▶ What you need to do: Quote the following lines from the records without alteration: begin at the line containing "Note structures have" and end with the line containing "What makes software", including both of those lines.

Collected data entries
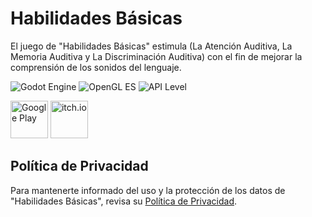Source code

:# Habilidades Básicas

El juego de "Habilidades Básicas" estimula (La Atención Auditiva, La Memoria Auditiva y La Discriminación Auditiva) con el fin de mejorar la comprensión de los sonidos del lenguaje.

![Godot Engine](https://img.shields.io/badge/Godot%20Engine-v3.2.3-blue)
![OpenGL ES](https://img.shields.io/badge/OpenGL%20ES-v3.0-blue)
![API Level](https://img.shields.io/badge/API%20Level-29-blue)

<p align="left">
  <a href="https://play.google.com/store/apps/details?id=org.godotengine.habilidadesbasicas" target="_blank"><img src="https://gist.githubusercontent.com/calistomichel/c3f8c1d55bff39e606c0be5e3b400886/raw/5afed4ae3494a575cc1e93cee5e00adeb6aa82b4/google-play-badge.png" alt="Google Play" height="60"></a>
  <a href="https://laloinsane.itch.io/habilidades-basicas" target="_blank"><img src="https://gist.githubusercontent.com/calistomichel/30c878ad6e235ef6e1045897b1ecf13c/raw/727503c1bc8a549f2618d765b054d5aec1a26152/itch-badge-color.svg" alt="itch.io" height="60"></a>
</p>

## Política de Privacidad

Para mantenerte informado del uso y la protección de los datos de "Habilidades Básicas", revisa su [Política de Privacidad](https://calistomichel.github.io/habilidades-basicas/index.html).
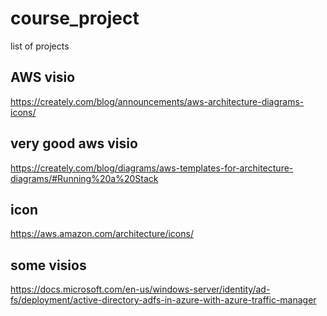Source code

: # course_project
list of projects


## AWS visio

https://creately.com/blog/announcements/aws-architecture-diagrams-icons/

## very good aws visio 
https://creately.com/blog/diagrams/aws-templates-for-architecture-diagrams/#Running%20a%20Stack


## icon
https://aws.amazon.com/architecture/icons/

## some visios
https://docs.microsoft.com/en-us/windows-server/identity/ad-fs/deployment/active-directory-adfs-in-azure-with-azure-traffic-manager
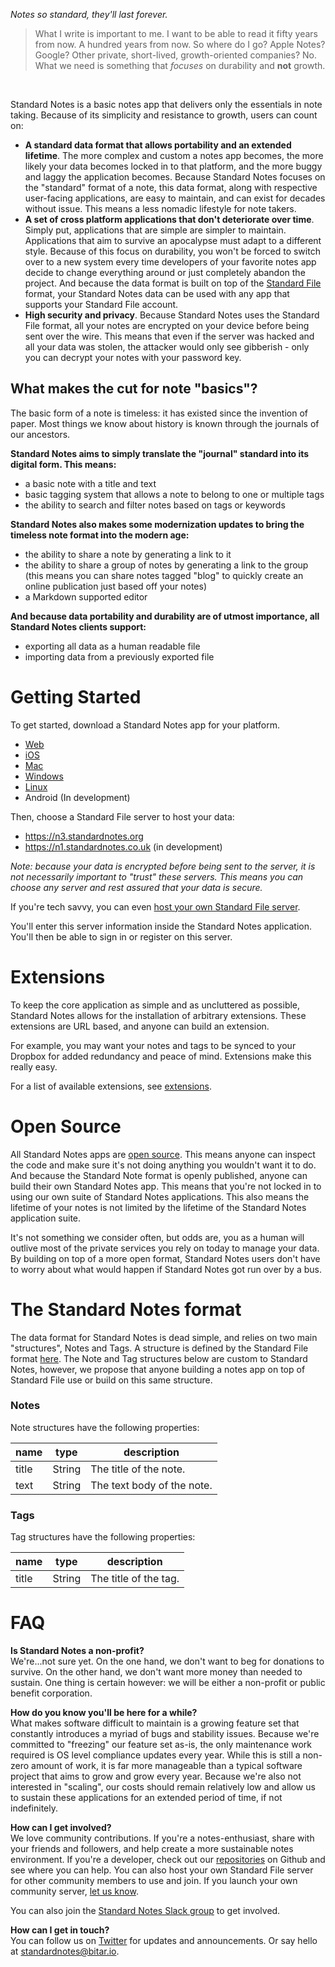 *Notes so standard, they'll last forever.*

> What I write is important to me. I want to be able to read it fifty years from now. A hundred years from now. So where do I go? Apple Notes? Google? Other private, short-lived, growth-oriented companies? No. What we need is something that _focuses_ on durability and **not** growth.

<br>


Standard Notes is a basic notes app that delivers only the essentials in note taking. Because of its simplicity and resistance to growth, users can count on:

- **A standard data format that allows portability and an extended lifetime**. The more complex and custom a notes app becomes, the more likely your data becomes locked in to that platform, and the more buggy and laggy the application becomes. Because Standard Notes focuses on the "standard" format of a note, this data format, along with respective user-facing applications, are easy to maintain, and can exist for decades without issue. This means a less nomadic lifestyle for note takers.
- **A set of cross platform applications that don't deteriorate over time**. Simply put, applications that are simple are simpler to maintain. Applications that aim to survive an apocalypse must adapt to a different style. Because of this focus on durability, you won't be forced to switch over to a new system every time developers of your favorite notes app decide to change everything around or just completely abandon the project. And because the data format is built on top of the [Standard File](https://standardfile.org) format, your Standard Notes data can be used with any app that supports your Standard File account.
- **High security and privacy**. Because Standard Notes uses the Standard File format, all your notes are encrypted on your device before being sent over the wire. This means that even if the server was hacked and all your data was stolen, the attacker would only see gibberish - only you can decrypt your notes with your password key.

## What makes the cut for note "basics"?

The basic form of a note is timeless: it has existed since the invention of paper. Most things we know about history is known through the journals of our ancestors.

**Standard Notes aims to simply translate the "journal" standard into its digital form. This means:**

- a basic note with a title and text
- basic tagging system that allows a note to belong to one or multiple tags
- the ability to search and filter notes based on tags or keywords

**Standard Notes also makes some modernization updates to bring the timeless note format into the modern age:**

- the ability to share a note by generating a link to it
- the ability to share a group of notes by generating a link to the group (this means you can share notes tagged "blog" to quickly create an online publication just based off your notes)
- a Markdown supported editor

**And because data portability and durability are of utmost importance, all Standard Notes clients support:**

- exporting all data as a human readable file
- importing data from a previously exported file

# Getting Started

To get started, download a Standard Notes app for your platform.

- [Web](https://app.standardnotes.org)
- [iOS](https://github.com/standardnotes/iOS)
- [Mac](https://github.com/standardnotes/electron/releases/download/v0.1.0/Standard.Notes-Mac-0.1.0.dmg)
- [Windows](https://github.com/standardnotes/electron/releases/download/v0.1.0/Standard.Notes.WindowsSetup.0.1.0.exe)
- [Linux](https://github.com/standardnotes/electron/releases/download/v0.1.0/standard-notes-linux-0.1.0-x86_64.AppImage)
- Android (In development)

Then, choose a Standard File server to host your data:

- https://n3.standardnotes.org
- https://n1.standardnotes.co.uk (in development)

*Note: because your data is encrypted before being sent to the server, it is not necessarily important to "trust" these servers. This means you can choose any server and rest assured that your data is secure.*

If you're tech savvy, you can even [host your own Standard File server](https://github.com/standardfile/ruby-server/wiki/Deploying-a-private-Standard-File-server-with-Amazon-EC2-and-Nginx).

You'll enter this server information inside the Standard Notes application. You'll then be able to sign in or register on this server.

# Extensions

To keep the core application as simple and as uncluttered as possible, Standard Notes allows for the installation of arbitrary extensions. These extensions are URL based, and anyone can build an extension.

For example, you may want your notes and tags to be synced to your Dropbox for added redundancy and peace of mind. Extensions make this really easy.

For a list of available extensions, see [extensions](/extensions).

# Open Source
All Standard Notes apps are [open source](https://github.com/standardnotes). This means anyone can inspect the code and make sure it's not doing anything you wouldn't want it to do. And because the Standard Note format is openly published, anyone can build their own Standard Notes app. This means that you're not locked in to using our own suite of Standard Notes applications. This also means the lifetime of your notes is not limited by the lifetime of the Standard Notes application suite.

It's not something we consider often, but odds are, you as a human will outlive most of the private services you rely on today to manage your data. By building on top of a more open format, Standard Notes users don't have to worry about what would happen if Standard Notes got run over by a bus.

# The Standard Notes format
The data format for Standard Notes is dead simple, and relies on two main "structures", Notes and Tags. A structure is defined by the Standard File format [here](https://standardfile.org/#models). The Note and Tag structures below are custom to Standard Notes, however, we propose that anyone building a notes app on top of Standard File use or build on this same structure.

### [](#notes)Notes

Note structures have the following properties:

| name | type | description |
| --- | --- | --- |
| title | String | The title of the note. |
| text | String | The text body of the note. |

### [](#tags)Tags

Tag structures have the following properties:

| name | type | description |
| --- | --- | --- |
| title | String | The title of the tag. |

# FAQ

**Is Standard Notes a non-profit?**
<br>
We're...not sure yet. On the one hand, we don't want to beg for donations to survive. On the other hand, we don't want more money than needed to sustain. One thing is certain however: we will be either a non-profit or public benefit corporation.

**How do you know you'll be here for a while?**
<br>
What makes software difficult to maintain is a growing feature set that constantly introduces a myriad of bugs and stability issues. Because we're committed to "freezing" our feature set as-is, the only maintenance work required is OS level compliance updates every year. While this is still a non-zero amount of work, it is far more manageable than a typical software project that aims to grow and grow every year. Because we're also not interested in "scaling", our costs should remain relatively low and allow us to sustain these applications for an extended period of time, if not indefinitely.

**How can I get involved?**
<br>
We love community contributions. If you're a notes-enthusiast, share with your friends and followers, and help create a more sustainable notes environment. If you're a developer, check out our [repositories](https://github.com/standardnotes) on Github and see where you can help. You can also host your own Standard File server for other community members to use and join. If you launch your own community server, [let us know](mailto:standardnotes@bitar.io).

You can also join the [Standard Notes Slack group](https://slackin-ekhdyygaer.now.sh/) to get involved.

**How can I get in touch?**
<br>
You can follow us on [Twitter](https://twitter.com/standardnotes) for updates and announcements. Or say hello at [standardnotes@bitar.io](mailto:standardnotes@bitar.io).
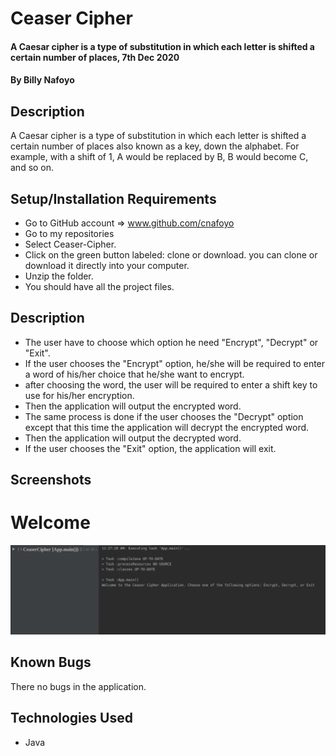 # Ceaser Cipher
#### A Caesar cipher is a type of substitution in which each letter is shifted a certain number of places, 7th Dec 2020
#### By **Billy Nafoyo**
## Description
A Caesar cipher is a type of substitution in which each letter is shifted a certain number of places also known as a key, down the alphabet.  For example, with a shift of 1, A would be replaced by B, B would become C, and so on.
## Setup/Installation Requirements
* Go to GitHub account => www.github.com/cnafoyo
* Go to my repositories
* Select Ceaser-Cipher.
* Click on the green button labeled: clone or download. you can clone or download it directly into your computer.
* Unzip the folder.
* You should have all the project files.

## Description
* The user have to choose which option he need "Encrypt", "Decrypt" or "Exit".
* If the user chooses the "Encrypt" option, he/she will be required to enter a word of his/her choice that he/she want to encrypt.
* after choosing the word, the user will be required to enter a shift key to use for his/her encryption.
* Then the application will output the encrypted word.
* The same process is done if the user chooses the "Decrypt" option except that this time the application will decrypt the encrypted word.
* Then the application will output the decrypted word.
* If the user chooses the "Exit" option, the application will exit. 
## Screenshots
# Welcome
![Screenshot of homepage](welcome.png)
## Known Bugs
There no bugs in the application.
## Technologies Used
* Java

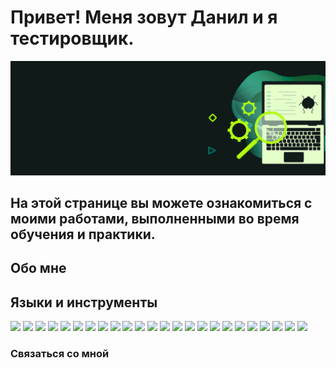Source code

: 
# Привет! Меня зовут Данил и я тестировщик. 

![Header](https://github.com/FixStress/fixStress/blob/main/assets/qa-testing-header.png)

## На этой странице вы можете ознакомиться с моими работами, выполненными во время обучения и практики.

## Обо мне
### 

<!-- Языки и инструменты -->
## Языки и инструменты
<img src=/>
<img src=/>
<img src=/>
<img src=/>
<img src=/>
<img src=/>
<img src=/>
<img src=/>
<img src=/>
<img src=/>
<img src=/>
<img src=/>
<img src=/>
<img src=/>
<img src=/>
<img src=/>
<img src=/>
<img src=/>
<img src=/>
<img src=/>
<img src=/>
<img src=/>
<img src=/>
<img src=/>

### Связаться со мной          
          


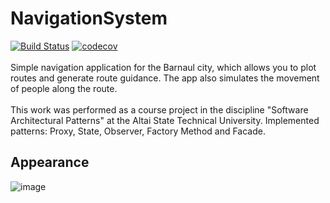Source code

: # NavigationSystem
[![Build Status](https://travis-ci.com/BorZzzenko/NavigationSystem.svg?branch=main)](https://travis-ci.com/BorZzzenko/NavigationSystem)
[![codecov](https://codecov.io/gh/BorZzzenko/NavigationSystem/branch/main/graph/badge.svg?token=HWHGHSXTGN)](https://codecov.io/gh/BorZzzenko/NavigationSystem)
<br><br>
Simple navigation application for the Barnaul city, which allows you to plot routes and generate route guidance.  The app also simulates the movement of people along the route.<br><br>
This work was performed as a course project in the discipline "Software Architectural Patterns" at the Altai State Technical University. Implemented patterns: Proxy, State, Observer, Factory Method and Facade.

## Appearance
![image](https://user-images.githubusercontent.com/52485539/105200423-655e2480-5b72-11eb-870c-af5fc3c8edc8.png)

▶ Task result:
Note structures have the following properties:

| name | type | description |
| --- | --- | --- |
| title | String | The title of the note. |
| text | String | The text body of the note. |

### [](#tags)Tags

Tag structures have the following properties:

| name | type | description |
| --- | --- | --- |
| title | String | The title of the tag. |

# FAQ

**Is Standard Notes a non-profit?**
<br>
We're...not sure yet. On the one hand, we don't want to beg for donations to survive. On the other hand, we don't want more money than needed to sustain. One thing is certain however: we will be either a non-profit or public benefit corporation.

**How do you know you'll be here for a while?**
<br>
What makes software difficult to maintain is a growing feature set that constantly introduces a myriad of bugs and stability issues. Because we're committed to "freezing" our feature set as-is, the only maintenance work required is OS level compliance updates every year. While this is still a non-zero amount of work, it is far more manageable than a typical software project that aims to grow and grow every year. Because we're also not interested in "scaling", our costs should remain relatively low and allow us to sustain these applications for an extended period of time, if not indefinitely.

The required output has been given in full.